Question 11: It can be explained to a patient that high blood pressure increases the risk of (Select all that apply)

Answer:

 Heart Attack- High blood pressure damages arteries that can become blocked and prevent blood flow to the heart muscle.

 Stroke — High blood pressure can cause blood vessels that supply blood and oxygen to the brain to become blocked or burst.

 Heart failure — The increased workload from high blood pressure can cause the heart to enlarge and fail to supply blood to the body.

 Kidney disease or failure — High blood pressure can damage the arteries around the kidneys and interfere with their ability to filter blood effectively.

 Vision loss — High blood pressure can strain or damage blood vessels in the eyes.

 Sexual dysfunction — High blood pressure can lead to erectile dysfunction in men and may contribute to lower libido in women.

 Angina — Over time, high blood pressure can lead to heart disease including microvascular disease. Angina, or chest pain, is a common symptom.

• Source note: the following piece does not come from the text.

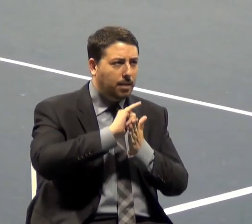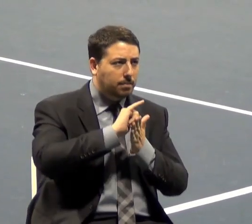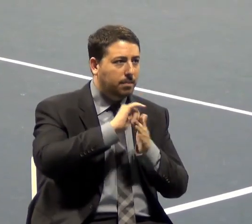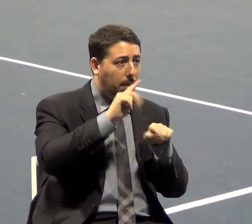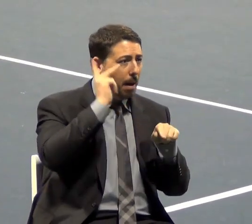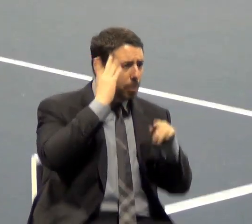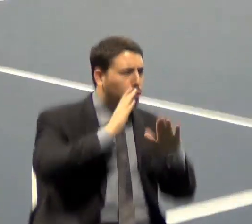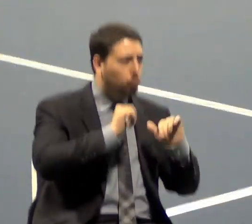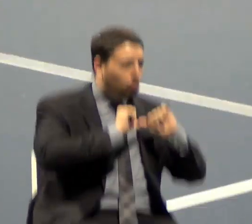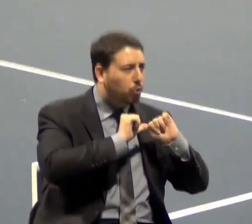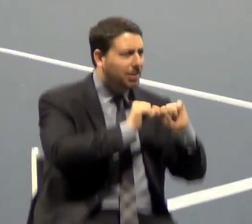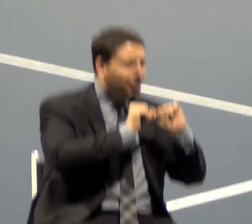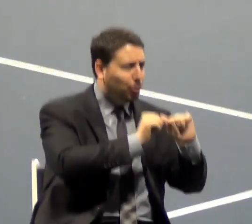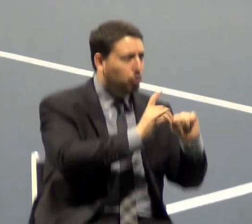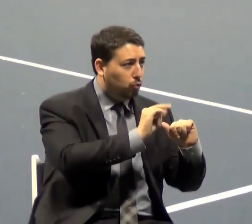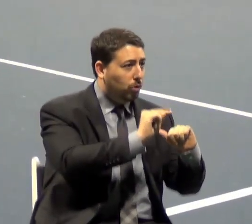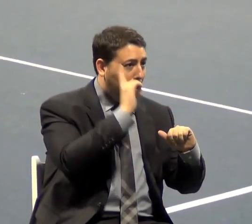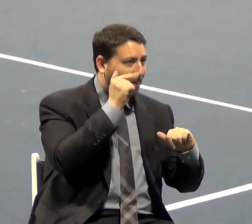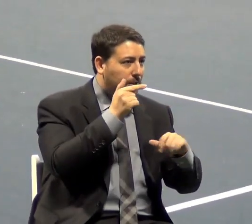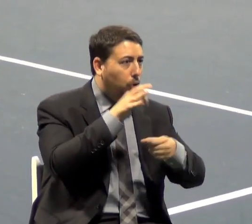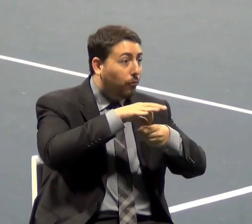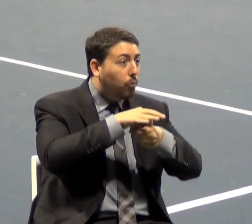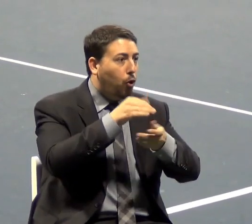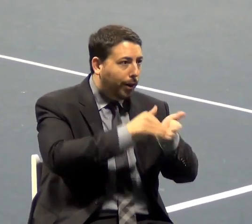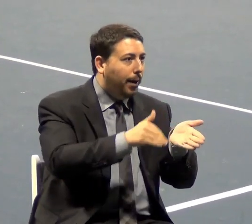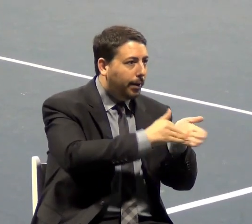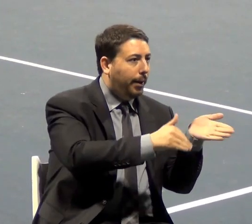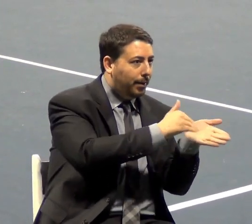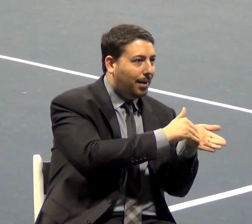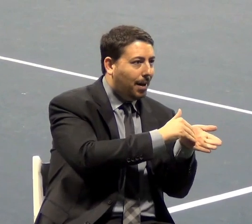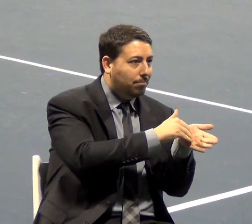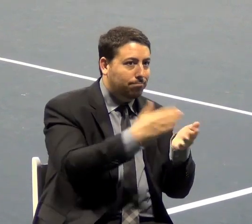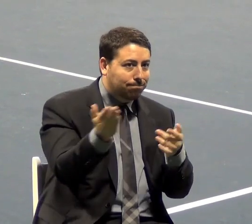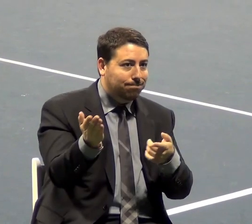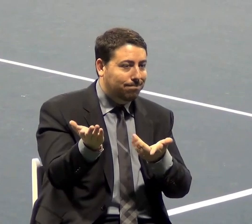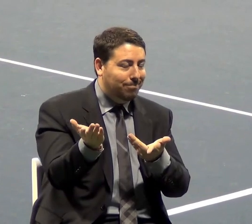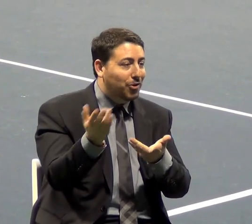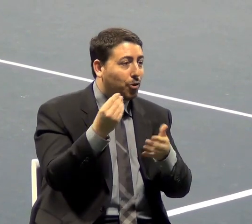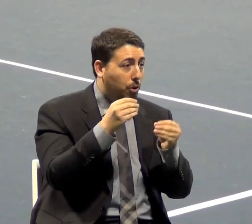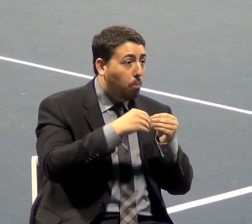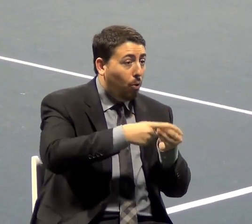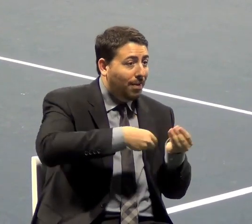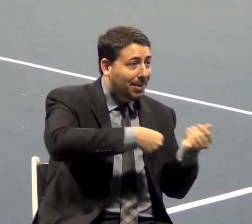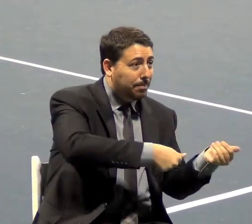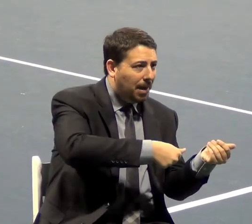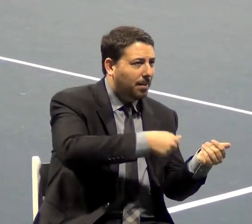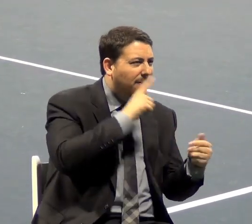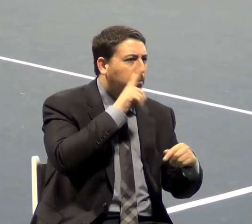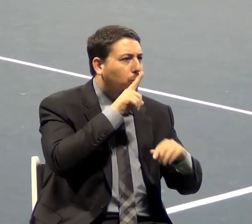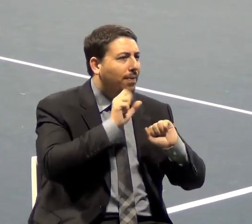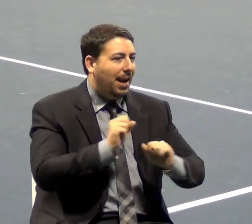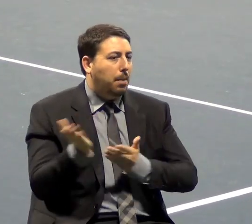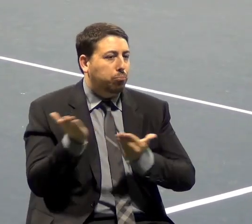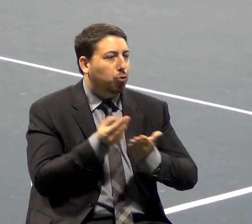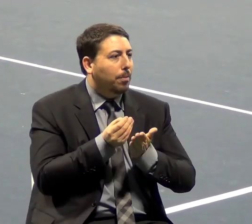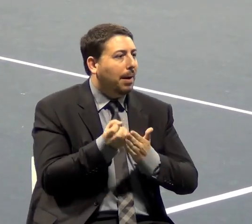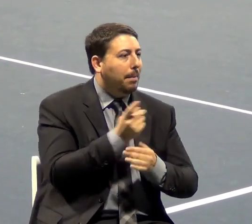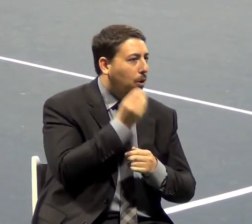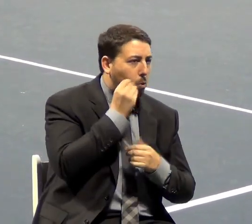do this because they kept getting re-elected. The more they spent, the more they pretended they could bring home, even if they had to tax, borrow,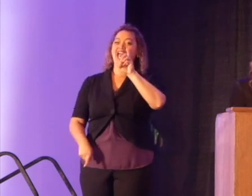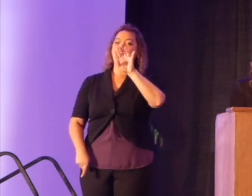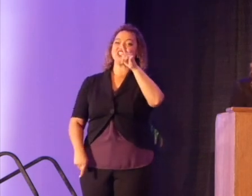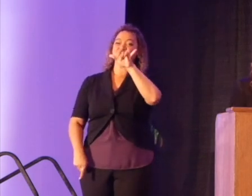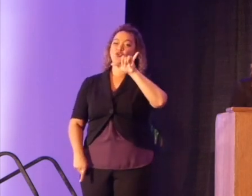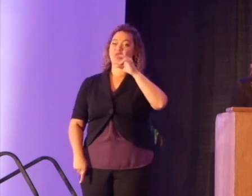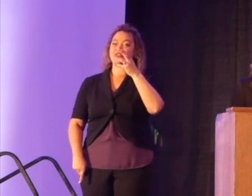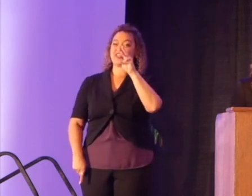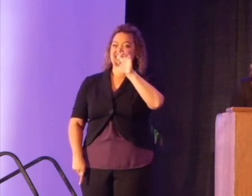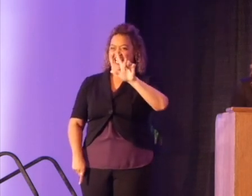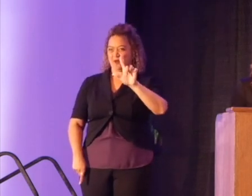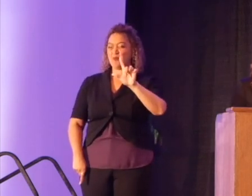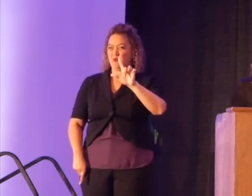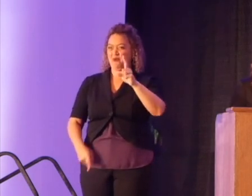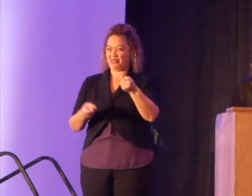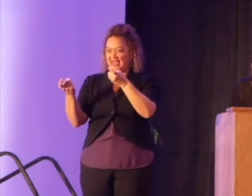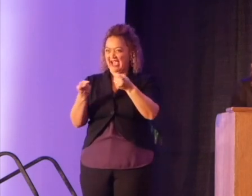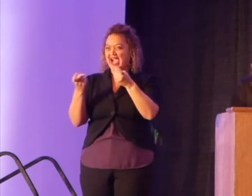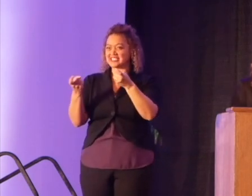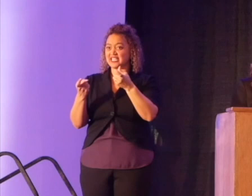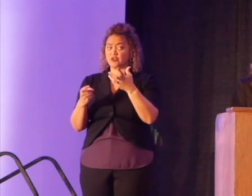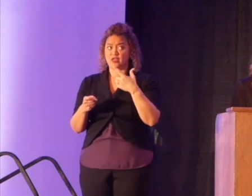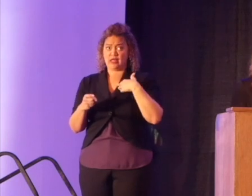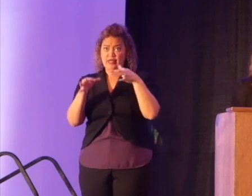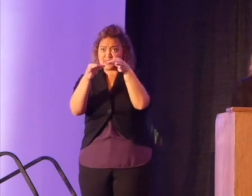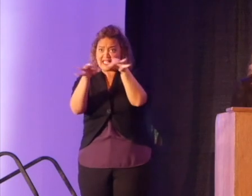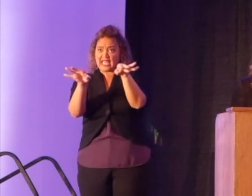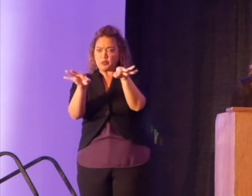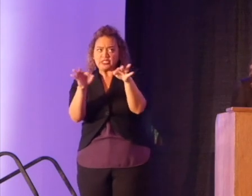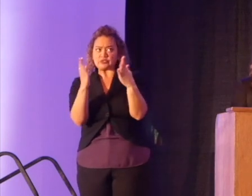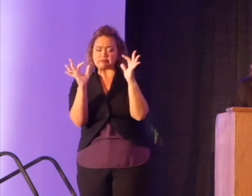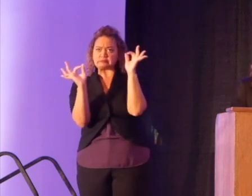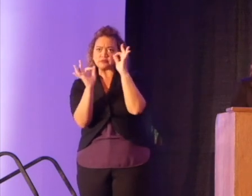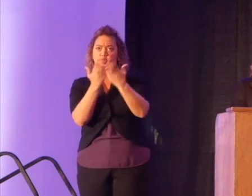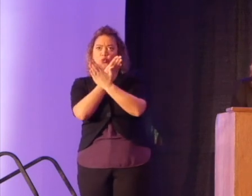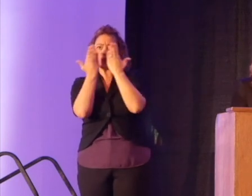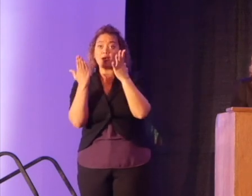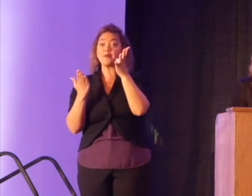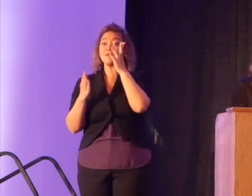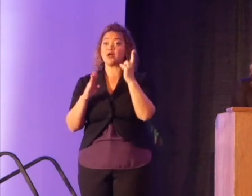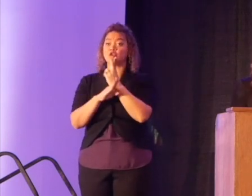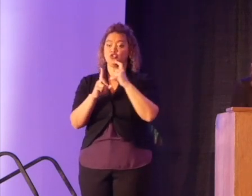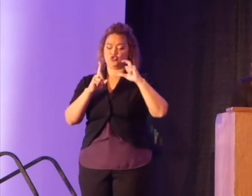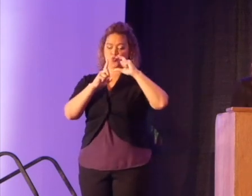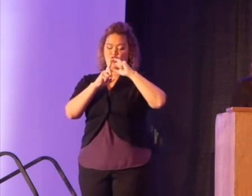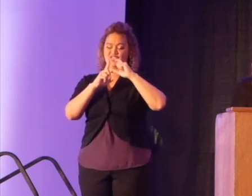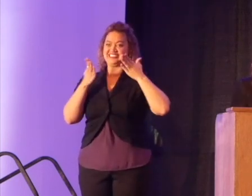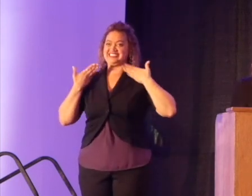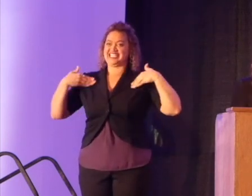forget her. I didn't have the language for it then. My mother often used the term angels,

 Peripheral artery disease (PAD) — Atherosclerosis caused by high blood pressure can lead to narrowed arteries in the legs, arms, stomach and head, causing pain or fatigue.

Question 12:  Sepsis has been recently redefined as_________.

Answer: Requiring Organ Dysfunction or Multiple Organ Dysfunction Syndrome

Question 13 Cor Pulmonale refers to ______.

Answer:

Hypertrophy of the right ventricle as a result of pulmonary hypertension

Question 14 A patient has a heart murmur of mitral stenosis. The murmur would be heard during:

A heart murmur caused by mitral stenosis would be heard during diastole. Mitral stenosis is a narrowing of the mitral valve, which is located between the left atrium and the left ventricle. This narrowing obstructs blood flow from the left atrium to the left ventricle during diastole, causing the characteristic murmur.

Question 15 The majority of cases of anaphylactic shock occur when a sensitized individual comes in contact with ________.

Answer:

Question 16 Patent ductus arteriosus is accurately described as an/a ___________.

Answer: communication between the aorta and the pulmonary artery.

Explanation: A patent ductus arteriosus is a normal channel between the pulmonary artery and the aorta that remains open during intrauterine life. A patent ductus arteriosus is not an opening or a stricture in the atria. Patent ductus arteriosus is an acyanotic congenital defect.

Question 17 Hypotension, distended neck veins, and muffled heart sounds are classic manifestations of ___________.

Answer: Cardiac Tamponade ***Cardiac Tamponade is also known as Beck's Triad.

Question 18 Restrictions of which electrolytes is recommended in the management of high blood pressure? Answer: Sodium Explanation: Sodium can increase high blood pressure since it is naturally on food.

Question 19 A patient with a history of myocardial infarction continues to complain of intermittent chest brought on by exertion and relieved by rest. The likely cause of this pain is ________.

Answer: Stable angina

Explanation: Stable angina happens when there is a lack of oxygen in the heart muscle.

Question 20 While hospitalized, an elderly patient with a history of myocardial infarction was noted to have high levels of low-density lipoproteins (LDLs). What is the significance of this finding?

Answer: Increased LDL levels are associated with an increased risk of coronary artery disease

Explanation: According to Framingham Heart Study, LDL and HDL are the basis of the risk of having coronary artery disease.